Available data =>
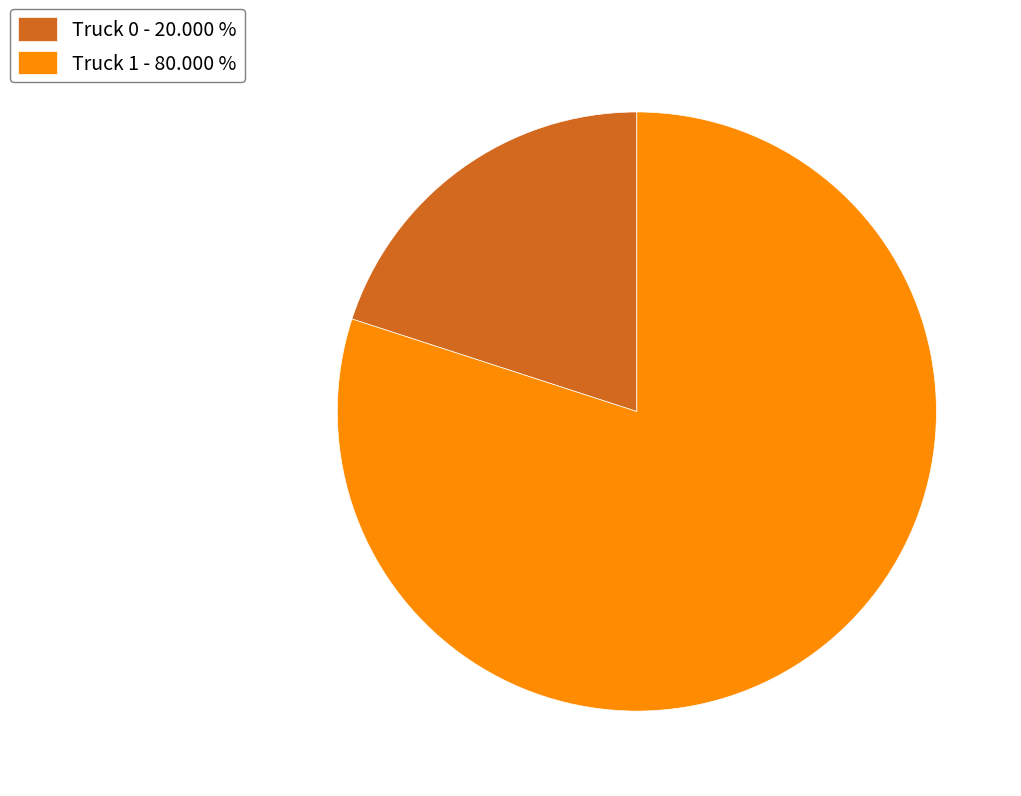

What is the ratio of the value at Truck 1 - 80.000 % to the value at Truck 0 - 20.000 %?

4.0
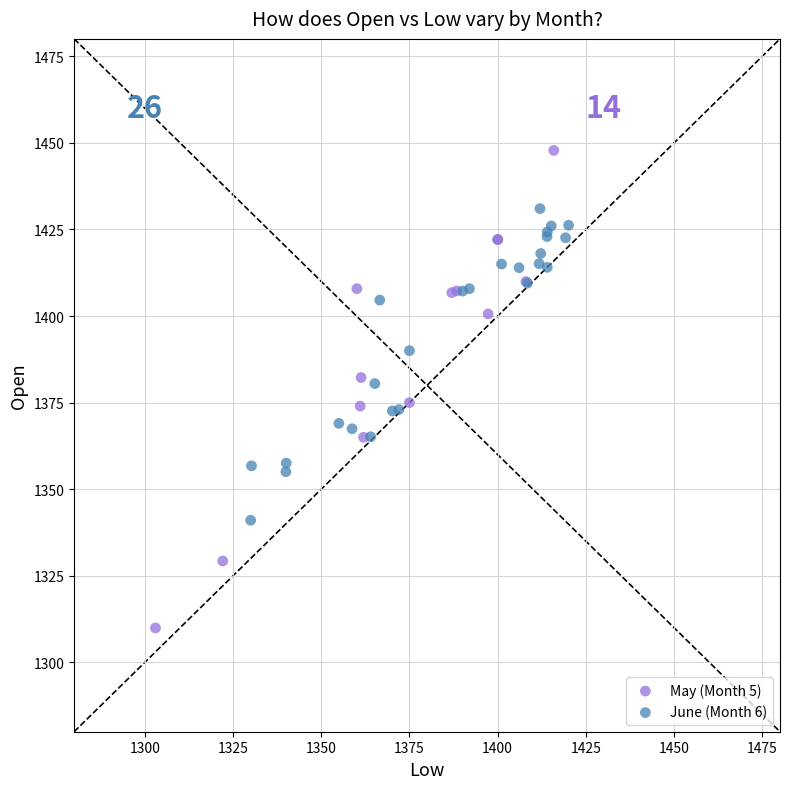

What are all the series names shown in the legend?

May (Month 5), June (Month 6)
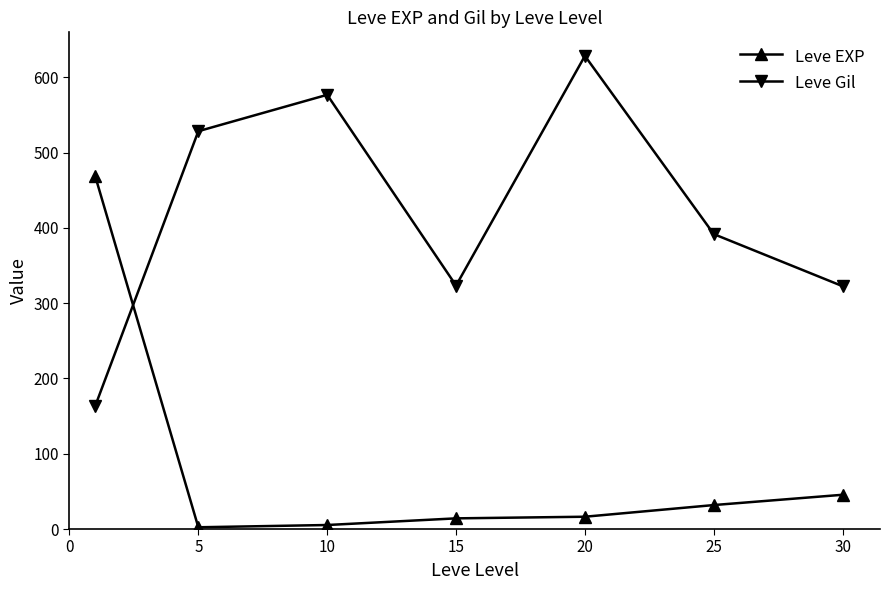

What is the difference between the maximum and minimum values in the Leve Gil series?

464.8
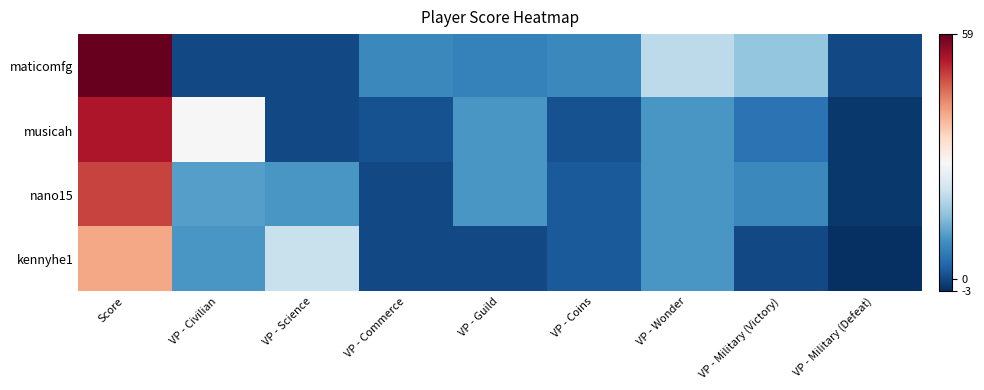

What is the greatest value displayed?

59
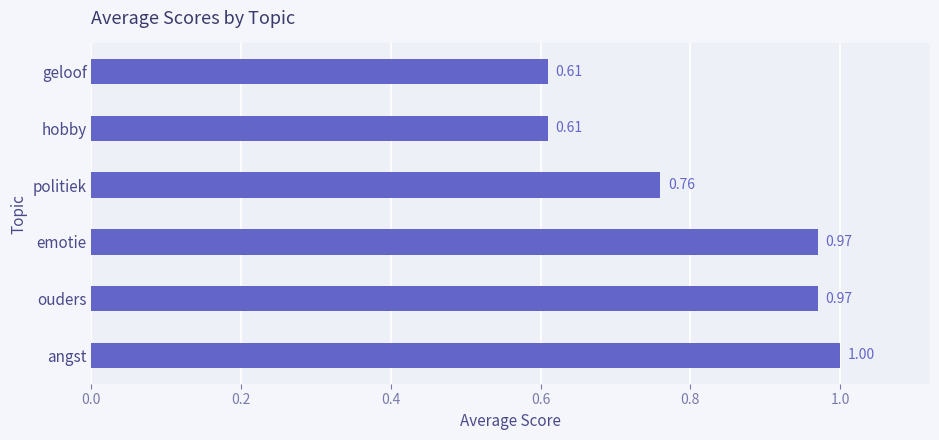

At which category does the chart reach its peak across all series?

angst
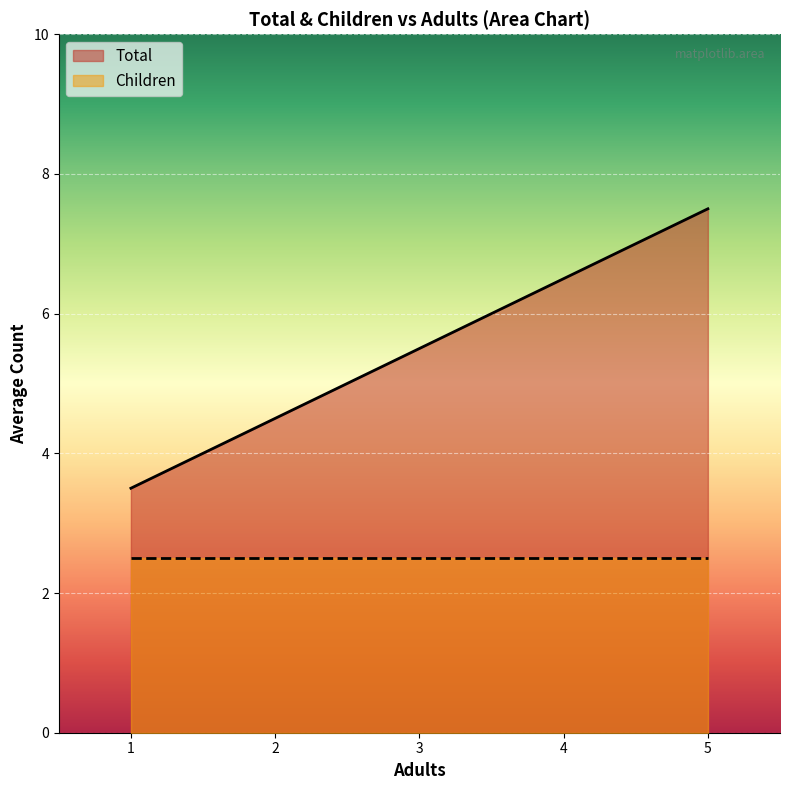

True or false: the data shows 12.5 at 5.

False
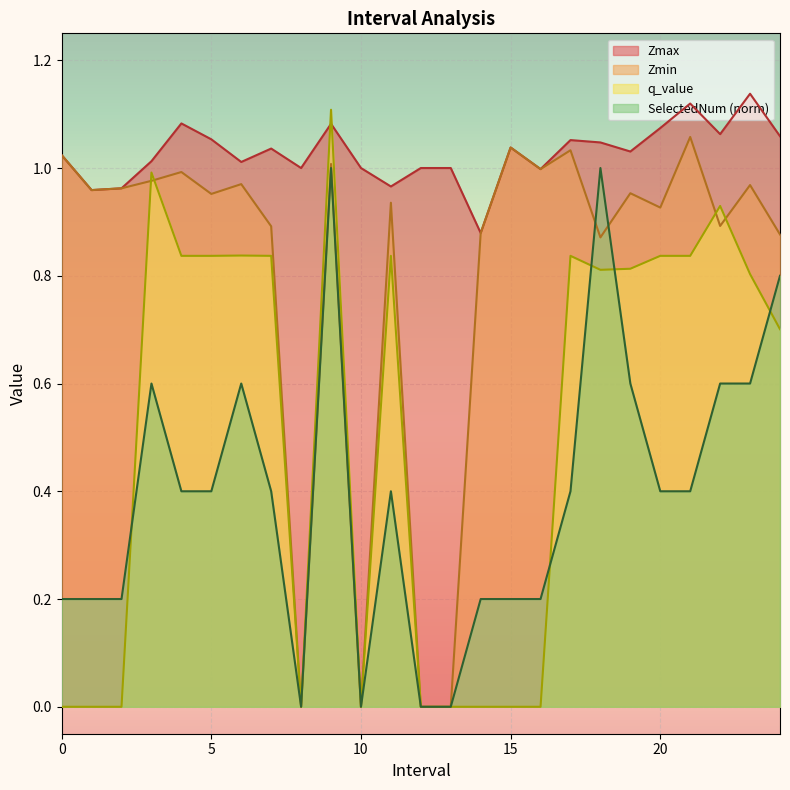

Which has a higher value, 23.0 or 18.0?

23.0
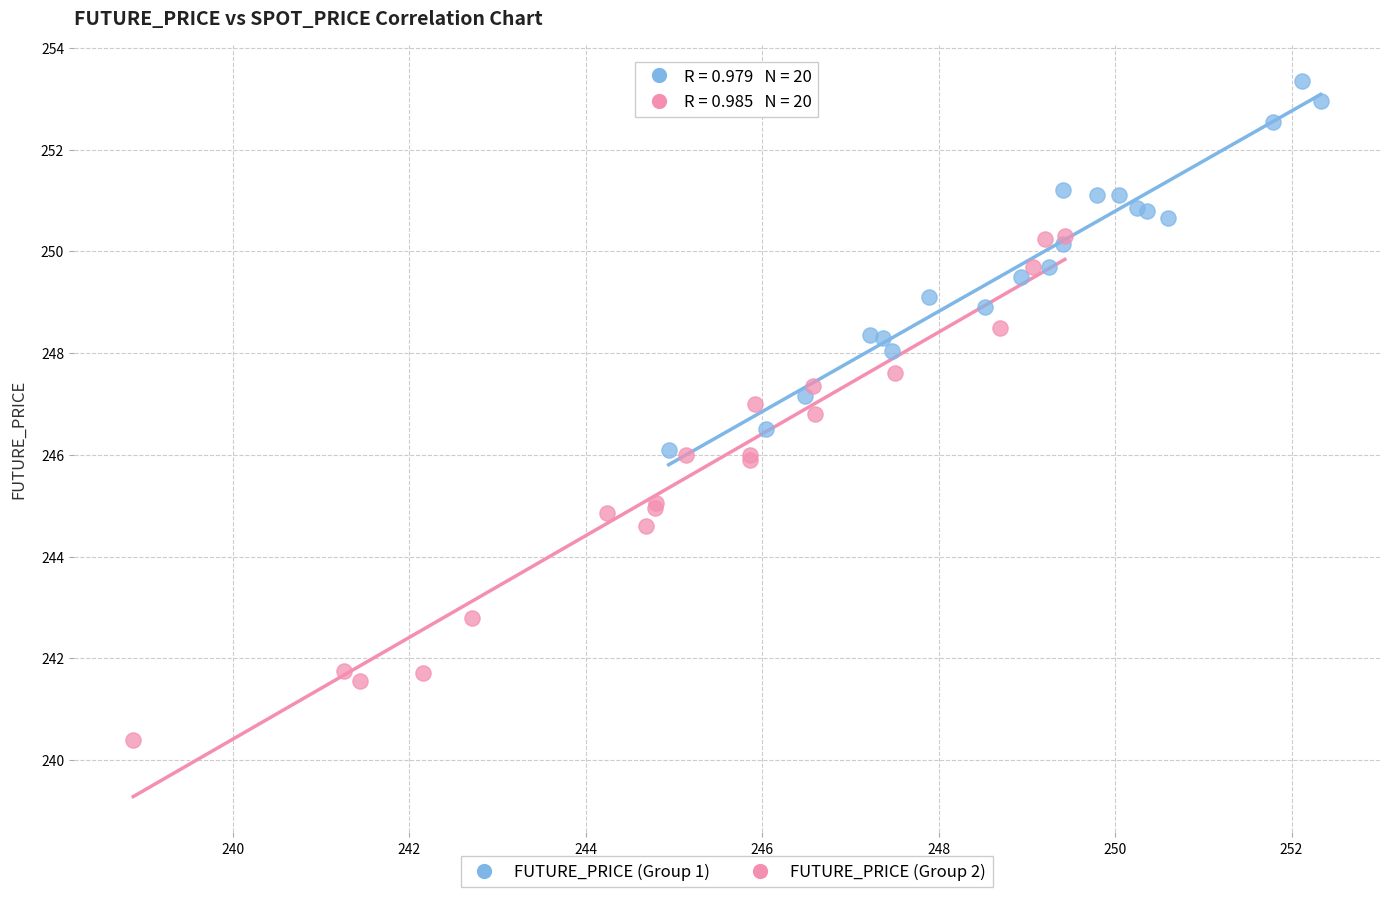

Which series reaches the maximum Y coordinate?

FUTURE_PRICE (Group 1)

Instructions to follow =>
List every line in the items above that contains the word "maximum".

Answer space =>
What is the difference between the maximum and minimum values in the Leve Gil series?
Which series reaches the maximum Y coordinate?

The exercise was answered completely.